■ THE PROBLEM ■
Below are the records; pull every line that includes "higher".

[Collected data]
◆ ◆ ◆

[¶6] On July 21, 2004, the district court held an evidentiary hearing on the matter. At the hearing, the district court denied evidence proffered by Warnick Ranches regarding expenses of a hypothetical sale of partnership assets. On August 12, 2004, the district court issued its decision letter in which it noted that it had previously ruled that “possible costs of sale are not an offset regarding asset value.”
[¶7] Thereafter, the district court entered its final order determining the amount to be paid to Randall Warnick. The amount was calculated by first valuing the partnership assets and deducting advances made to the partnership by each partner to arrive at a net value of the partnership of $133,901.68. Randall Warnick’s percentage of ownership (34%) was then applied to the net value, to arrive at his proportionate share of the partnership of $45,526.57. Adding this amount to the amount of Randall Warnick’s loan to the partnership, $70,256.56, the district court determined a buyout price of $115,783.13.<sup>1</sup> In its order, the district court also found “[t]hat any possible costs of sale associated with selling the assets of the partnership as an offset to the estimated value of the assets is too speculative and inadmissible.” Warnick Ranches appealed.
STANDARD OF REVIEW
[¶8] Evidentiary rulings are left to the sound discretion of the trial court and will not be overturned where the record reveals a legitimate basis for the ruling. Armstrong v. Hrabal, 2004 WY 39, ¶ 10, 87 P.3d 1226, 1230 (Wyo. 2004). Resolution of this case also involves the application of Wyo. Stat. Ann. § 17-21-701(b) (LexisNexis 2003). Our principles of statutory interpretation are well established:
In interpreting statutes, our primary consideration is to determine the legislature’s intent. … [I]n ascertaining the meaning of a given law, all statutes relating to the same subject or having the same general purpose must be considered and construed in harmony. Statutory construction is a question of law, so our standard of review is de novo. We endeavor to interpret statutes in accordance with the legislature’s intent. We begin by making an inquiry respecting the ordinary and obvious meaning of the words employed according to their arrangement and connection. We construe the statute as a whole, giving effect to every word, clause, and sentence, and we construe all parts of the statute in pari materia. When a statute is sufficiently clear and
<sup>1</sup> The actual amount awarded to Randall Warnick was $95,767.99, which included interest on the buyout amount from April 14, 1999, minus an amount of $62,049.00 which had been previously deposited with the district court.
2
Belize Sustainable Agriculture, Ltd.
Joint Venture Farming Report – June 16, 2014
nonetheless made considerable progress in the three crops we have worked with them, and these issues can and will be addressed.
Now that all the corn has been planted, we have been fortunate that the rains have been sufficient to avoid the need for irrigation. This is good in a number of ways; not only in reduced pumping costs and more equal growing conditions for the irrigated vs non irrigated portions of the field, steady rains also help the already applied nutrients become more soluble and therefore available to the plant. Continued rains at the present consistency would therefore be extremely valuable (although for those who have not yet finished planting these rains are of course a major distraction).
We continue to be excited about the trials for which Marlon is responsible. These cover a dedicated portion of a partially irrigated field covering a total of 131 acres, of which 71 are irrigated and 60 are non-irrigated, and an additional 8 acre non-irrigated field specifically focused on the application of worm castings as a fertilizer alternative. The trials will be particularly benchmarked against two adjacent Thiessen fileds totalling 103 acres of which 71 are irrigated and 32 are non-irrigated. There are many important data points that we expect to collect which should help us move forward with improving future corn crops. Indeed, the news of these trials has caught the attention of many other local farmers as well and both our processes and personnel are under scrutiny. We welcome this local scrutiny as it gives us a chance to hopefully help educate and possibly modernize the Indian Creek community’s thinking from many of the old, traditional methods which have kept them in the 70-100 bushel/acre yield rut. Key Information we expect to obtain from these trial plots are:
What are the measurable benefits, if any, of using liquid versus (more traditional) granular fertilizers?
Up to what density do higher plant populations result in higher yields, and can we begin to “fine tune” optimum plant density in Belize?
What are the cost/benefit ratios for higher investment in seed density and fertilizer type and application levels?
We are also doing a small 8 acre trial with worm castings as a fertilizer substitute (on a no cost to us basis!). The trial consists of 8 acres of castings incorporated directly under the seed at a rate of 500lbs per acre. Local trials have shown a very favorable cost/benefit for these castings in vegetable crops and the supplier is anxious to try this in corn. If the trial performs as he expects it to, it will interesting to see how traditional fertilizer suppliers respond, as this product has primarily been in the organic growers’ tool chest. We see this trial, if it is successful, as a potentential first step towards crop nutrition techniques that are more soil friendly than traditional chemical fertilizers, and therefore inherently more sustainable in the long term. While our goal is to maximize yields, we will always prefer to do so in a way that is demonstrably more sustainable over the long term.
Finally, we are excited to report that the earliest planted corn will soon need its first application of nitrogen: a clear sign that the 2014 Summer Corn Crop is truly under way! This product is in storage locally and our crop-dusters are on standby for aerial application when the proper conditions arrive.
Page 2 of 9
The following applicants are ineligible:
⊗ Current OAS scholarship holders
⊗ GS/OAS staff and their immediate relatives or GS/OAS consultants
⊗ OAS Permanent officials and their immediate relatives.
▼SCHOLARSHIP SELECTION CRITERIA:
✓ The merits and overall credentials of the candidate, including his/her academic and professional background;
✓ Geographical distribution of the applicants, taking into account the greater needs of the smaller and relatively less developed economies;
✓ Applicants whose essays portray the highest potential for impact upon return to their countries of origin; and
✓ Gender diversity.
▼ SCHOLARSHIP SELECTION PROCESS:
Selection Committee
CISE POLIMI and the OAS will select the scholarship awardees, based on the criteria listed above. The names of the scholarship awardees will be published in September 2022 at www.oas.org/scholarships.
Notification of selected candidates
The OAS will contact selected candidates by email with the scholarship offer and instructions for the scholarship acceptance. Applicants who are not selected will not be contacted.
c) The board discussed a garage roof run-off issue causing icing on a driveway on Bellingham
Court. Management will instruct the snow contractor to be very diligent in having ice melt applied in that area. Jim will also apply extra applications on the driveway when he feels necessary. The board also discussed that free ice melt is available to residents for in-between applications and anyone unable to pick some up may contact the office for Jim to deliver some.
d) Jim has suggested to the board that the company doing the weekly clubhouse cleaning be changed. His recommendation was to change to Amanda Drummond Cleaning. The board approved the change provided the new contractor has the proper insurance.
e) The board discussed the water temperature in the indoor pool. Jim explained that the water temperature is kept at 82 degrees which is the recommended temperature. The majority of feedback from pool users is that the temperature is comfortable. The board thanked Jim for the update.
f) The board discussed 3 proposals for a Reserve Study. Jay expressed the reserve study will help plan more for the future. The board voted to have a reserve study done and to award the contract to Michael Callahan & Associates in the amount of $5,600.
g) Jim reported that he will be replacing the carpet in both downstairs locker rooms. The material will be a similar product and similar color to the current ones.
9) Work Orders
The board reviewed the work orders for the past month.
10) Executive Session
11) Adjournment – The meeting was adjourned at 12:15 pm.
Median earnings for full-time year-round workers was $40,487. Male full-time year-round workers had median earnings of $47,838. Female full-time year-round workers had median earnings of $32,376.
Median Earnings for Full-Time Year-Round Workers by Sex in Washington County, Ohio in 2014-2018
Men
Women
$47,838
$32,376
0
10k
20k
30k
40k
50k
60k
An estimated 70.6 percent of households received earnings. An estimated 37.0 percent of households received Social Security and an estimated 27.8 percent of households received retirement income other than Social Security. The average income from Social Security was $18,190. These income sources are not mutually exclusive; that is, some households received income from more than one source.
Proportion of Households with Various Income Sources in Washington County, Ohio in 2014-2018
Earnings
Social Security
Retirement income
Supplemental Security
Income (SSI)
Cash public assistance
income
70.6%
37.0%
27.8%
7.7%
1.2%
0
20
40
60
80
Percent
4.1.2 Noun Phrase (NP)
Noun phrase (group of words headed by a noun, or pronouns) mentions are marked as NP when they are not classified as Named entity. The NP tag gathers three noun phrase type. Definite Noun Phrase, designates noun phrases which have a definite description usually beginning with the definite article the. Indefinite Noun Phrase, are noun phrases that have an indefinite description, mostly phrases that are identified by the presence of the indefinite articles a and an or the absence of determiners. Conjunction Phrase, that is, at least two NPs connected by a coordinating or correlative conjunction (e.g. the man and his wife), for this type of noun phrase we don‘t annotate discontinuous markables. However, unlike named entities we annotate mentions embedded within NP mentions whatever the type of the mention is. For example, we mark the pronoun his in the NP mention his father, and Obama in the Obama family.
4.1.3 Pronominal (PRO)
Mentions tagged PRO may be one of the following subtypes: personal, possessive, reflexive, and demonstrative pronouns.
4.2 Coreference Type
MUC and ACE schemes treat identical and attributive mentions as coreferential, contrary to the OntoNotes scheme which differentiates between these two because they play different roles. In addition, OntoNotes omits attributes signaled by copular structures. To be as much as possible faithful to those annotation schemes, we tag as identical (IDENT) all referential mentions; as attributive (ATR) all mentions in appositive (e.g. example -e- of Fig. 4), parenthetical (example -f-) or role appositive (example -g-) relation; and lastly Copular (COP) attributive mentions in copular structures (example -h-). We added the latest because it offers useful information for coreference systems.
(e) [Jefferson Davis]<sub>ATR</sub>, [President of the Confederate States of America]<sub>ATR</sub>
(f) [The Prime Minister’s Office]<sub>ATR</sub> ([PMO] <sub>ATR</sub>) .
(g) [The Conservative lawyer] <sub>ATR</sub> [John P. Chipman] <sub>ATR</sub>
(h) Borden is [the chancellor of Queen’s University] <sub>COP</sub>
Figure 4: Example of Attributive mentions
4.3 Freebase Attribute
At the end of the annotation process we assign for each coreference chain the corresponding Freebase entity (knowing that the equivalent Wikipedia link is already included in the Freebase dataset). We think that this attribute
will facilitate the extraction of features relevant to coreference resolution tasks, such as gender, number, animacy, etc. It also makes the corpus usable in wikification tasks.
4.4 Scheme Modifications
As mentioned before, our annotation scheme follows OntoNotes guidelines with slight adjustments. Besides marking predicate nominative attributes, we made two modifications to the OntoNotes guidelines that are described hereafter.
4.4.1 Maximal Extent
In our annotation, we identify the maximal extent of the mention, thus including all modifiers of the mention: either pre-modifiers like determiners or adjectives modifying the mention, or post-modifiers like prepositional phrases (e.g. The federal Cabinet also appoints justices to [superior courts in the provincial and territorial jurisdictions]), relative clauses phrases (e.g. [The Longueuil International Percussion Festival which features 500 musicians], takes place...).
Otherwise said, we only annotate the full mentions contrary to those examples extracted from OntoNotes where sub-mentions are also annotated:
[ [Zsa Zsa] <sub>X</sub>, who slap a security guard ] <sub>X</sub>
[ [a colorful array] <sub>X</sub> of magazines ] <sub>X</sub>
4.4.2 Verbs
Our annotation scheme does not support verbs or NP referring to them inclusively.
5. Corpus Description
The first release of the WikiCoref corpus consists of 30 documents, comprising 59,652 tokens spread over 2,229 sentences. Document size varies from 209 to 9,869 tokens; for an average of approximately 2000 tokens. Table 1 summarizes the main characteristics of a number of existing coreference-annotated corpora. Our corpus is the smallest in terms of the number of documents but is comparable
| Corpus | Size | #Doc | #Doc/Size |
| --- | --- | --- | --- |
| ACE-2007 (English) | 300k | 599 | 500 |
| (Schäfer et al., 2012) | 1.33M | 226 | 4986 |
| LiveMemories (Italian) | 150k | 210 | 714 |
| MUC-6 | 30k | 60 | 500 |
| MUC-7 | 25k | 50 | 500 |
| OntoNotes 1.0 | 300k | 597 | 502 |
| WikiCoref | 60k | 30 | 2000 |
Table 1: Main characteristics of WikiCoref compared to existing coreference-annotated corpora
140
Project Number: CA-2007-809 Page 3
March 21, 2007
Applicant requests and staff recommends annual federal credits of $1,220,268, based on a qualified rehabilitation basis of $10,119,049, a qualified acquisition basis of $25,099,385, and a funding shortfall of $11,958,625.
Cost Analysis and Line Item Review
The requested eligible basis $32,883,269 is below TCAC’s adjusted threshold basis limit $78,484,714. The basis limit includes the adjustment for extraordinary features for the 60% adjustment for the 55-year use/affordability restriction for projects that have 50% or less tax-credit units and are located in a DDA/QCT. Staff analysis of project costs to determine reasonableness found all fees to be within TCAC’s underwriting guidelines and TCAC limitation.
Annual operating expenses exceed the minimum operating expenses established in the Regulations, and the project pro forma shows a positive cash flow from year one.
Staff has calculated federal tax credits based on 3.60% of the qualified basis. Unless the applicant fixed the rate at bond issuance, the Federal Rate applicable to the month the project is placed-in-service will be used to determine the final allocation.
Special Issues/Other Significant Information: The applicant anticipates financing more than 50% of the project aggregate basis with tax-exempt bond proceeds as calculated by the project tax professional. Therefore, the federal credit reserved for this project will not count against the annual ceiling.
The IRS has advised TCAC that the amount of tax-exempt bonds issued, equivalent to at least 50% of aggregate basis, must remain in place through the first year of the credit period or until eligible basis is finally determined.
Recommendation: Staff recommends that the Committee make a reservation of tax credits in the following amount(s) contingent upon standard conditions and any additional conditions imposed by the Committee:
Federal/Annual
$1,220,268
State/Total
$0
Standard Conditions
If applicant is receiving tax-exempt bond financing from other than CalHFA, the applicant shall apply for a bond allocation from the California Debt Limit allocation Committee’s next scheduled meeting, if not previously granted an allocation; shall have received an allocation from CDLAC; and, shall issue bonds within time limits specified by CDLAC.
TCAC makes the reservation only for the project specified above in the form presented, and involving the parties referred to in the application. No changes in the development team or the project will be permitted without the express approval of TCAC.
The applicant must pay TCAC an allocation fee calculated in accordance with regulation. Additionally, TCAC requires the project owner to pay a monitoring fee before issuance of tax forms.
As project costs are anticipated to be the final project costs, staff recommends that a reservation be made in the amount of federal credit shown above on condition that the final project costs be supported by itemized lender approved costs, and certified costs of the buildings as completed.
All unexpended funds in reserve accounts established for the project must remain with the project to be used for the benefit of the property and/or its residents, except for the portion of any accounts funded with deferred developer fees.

◆ ◆ ◆

■ ANSWER FOR THIS EXERCISE ■
Up to what density do higher plant populations result in higher yields, and can we begin to “fine tune” optimum plant density in Belize?
What are the cost/benefit ratios for higher investment in seed density and fertilizer type and application levels?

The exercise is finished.